つかまるイメージがヘッド全体から出る
HS40m/s前後のゴルファーが高弾道・低スピンで最大飛距離を出せるクラブとして発表されたプロギア『LSシリーズ』。その2代目で最新の『LSドライバー』を紹介していく。試打・計測用クラブ、および計測用ヘッドはロフト角10.5度、シャフトは純正『スピーダーNX FOR プロギア(S)』仕様。掲載数値はすべて実測値になる。
クラブ長さが45.50インチとやや長いが、クラブ重量が287.6gと軽く、スウィングウェイトもD0.5とやや小さいので、クラブの振りやすさの目安となるクラブ全体の慣性モーメントが285万g・㎠に抑えられている。この数値であれば、ドライバーのヘッドスピードが42m/sくらいのゴルファーにとってタイミング良く振れる設計といえるだろう。
全体には前モデルと同様の丸いゲンコツ形ヘッドで、時計の文字盤でいう1~2時方向の張り出しが大きい。アドレスではフェースアングルがフック1.0度のフックフェースと60.5度というアップライトなライ角、そしてグースネック風の小さなFP値(フェースプログレッション)で、球をつかまえたいイメージが出ている。また、いまどきでは珍しいカチャカチャもウェイトビスもないシンプルな構造はこのヘッドの特徴といえるだろう。
ミスヒットに強く、弾道が安定する
実際に試打したところ、まずアドレスでは前述のフックフェース+アップライトなライ角+小さなFP値に加え、左を向いたクラウンの『LS』ロゴにより、球を左に打ち出すイメージが出ている。試打クラブのシャフトは軟らかめだが素直なシナリ感で、ヘッドスピードが40m/sくらいのゴルファーならこのフレックスSで十分だろう。

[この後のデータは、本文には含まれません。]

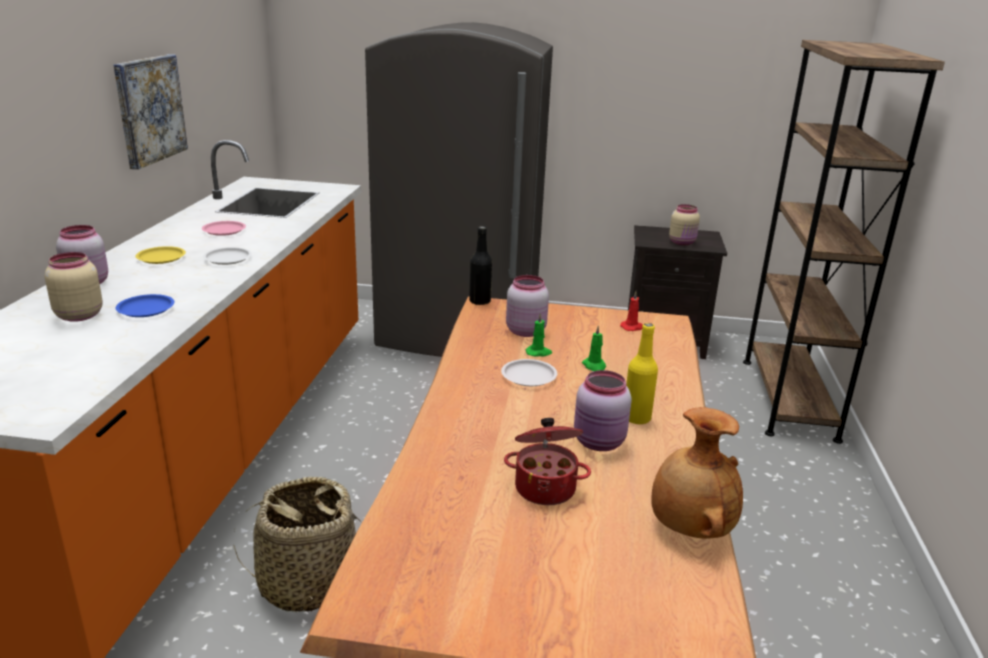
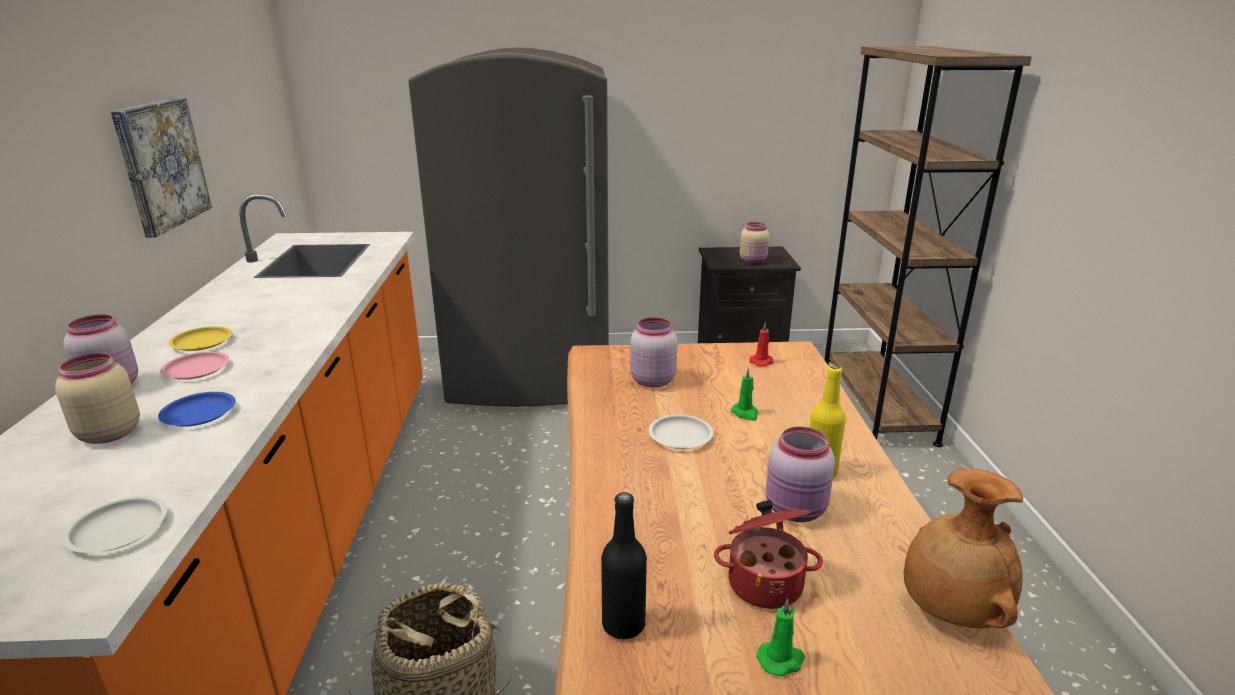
camera: 10 degrees left, 0 degrees up
pink plate [202,221,246,236] -> pink plate moved to [160,351,229,380]
white plate [203,247,252,265] -> white plate moved to [63,496,167,553]
black bottle [469,226,492,305] -> black bottle moved to [601,492,647,639]
green candle [526,313,552,356] -> green candle moved to [756,599,805,677]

重心深度が40.0ミリと前モデルよりも浅く設計されているため、寛容性の高い大慣性モーメントヘッドを狙った設計ではないが、結果、ヘッドのネック軸回りの慣性モーメントも7373g・㎠と前モデルより小さくなっているので、ダウンスウィングでのヘッドの返りが良くなり、前モデルよりは球をつかまえやすくなっている。
フェースの反発は同社の『RSシリーズ』のヘッドと似た感じだが、前モデルと同じく、リアルロフト角が厳しく、しかもFP値が小さいグースネック系ヘッドなので、打ち出し角度がやや低めになりやすい。とはいえ、うまくミートすればボール初速を出しやすいヘッドといえるだろう。

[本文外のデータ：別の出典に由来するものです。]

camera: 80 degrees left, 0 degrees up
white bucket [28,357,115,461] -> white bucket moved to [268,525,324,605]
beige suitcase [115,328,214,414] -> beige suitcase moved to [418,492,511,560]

シニアゴルファーに打ってもらったが、自分のクラブでキャリーが190~200Yほどのゴルファーが『RSシリーズ』よりも振りやすく感じ、球をつかまえて効率よく飛距離が出ていたイメージだ。
これが「LS」ドライバーの計測データだ!
60.5度というアップライトなライ角、フック1.0度のフェースアングル、小さなFP値など、すべての要素が球をつかまえるイメージを浮かび上がらせる。

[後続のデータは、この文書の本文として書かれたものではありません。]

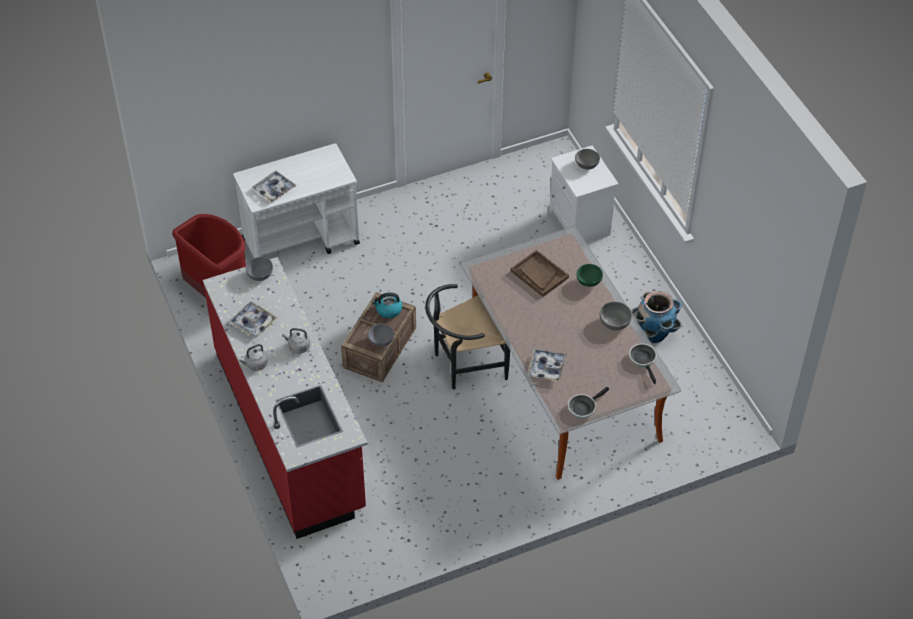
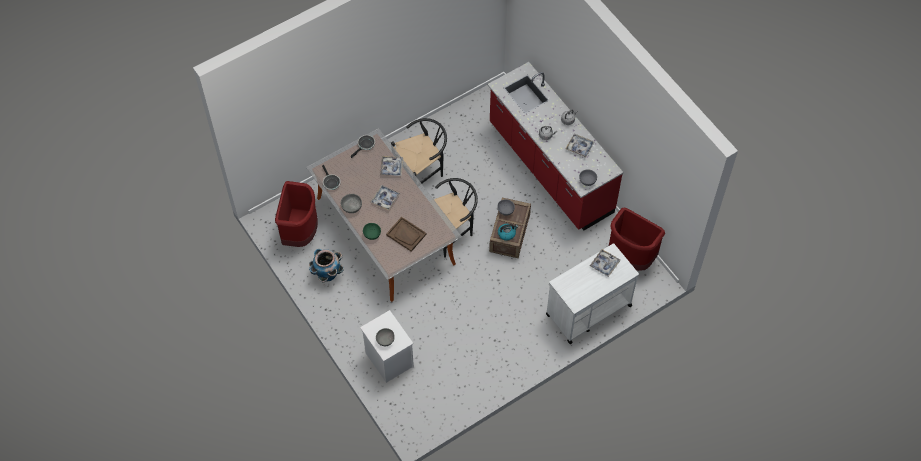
camera: 170 degrees right, 10 degrees up
none -> red trash can [275,181,318,247]
none -> tray [371,185,400,211]
none -> black chair [391,118,447,184]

リアルロフト角は10.4度で表示ロフトより0.1度小さい。球は上がりにくいが、ボール初速は出しやすく、当たれば飛ぶヘッドだ。
重心深度は40.0ミリと標準的。前モデルよりも重心深度が浅く、左右方向のヘッド慣性モーメントも4106g・㎠で非常に小さいため、大きな慣性モーメントを狙った設計ではない。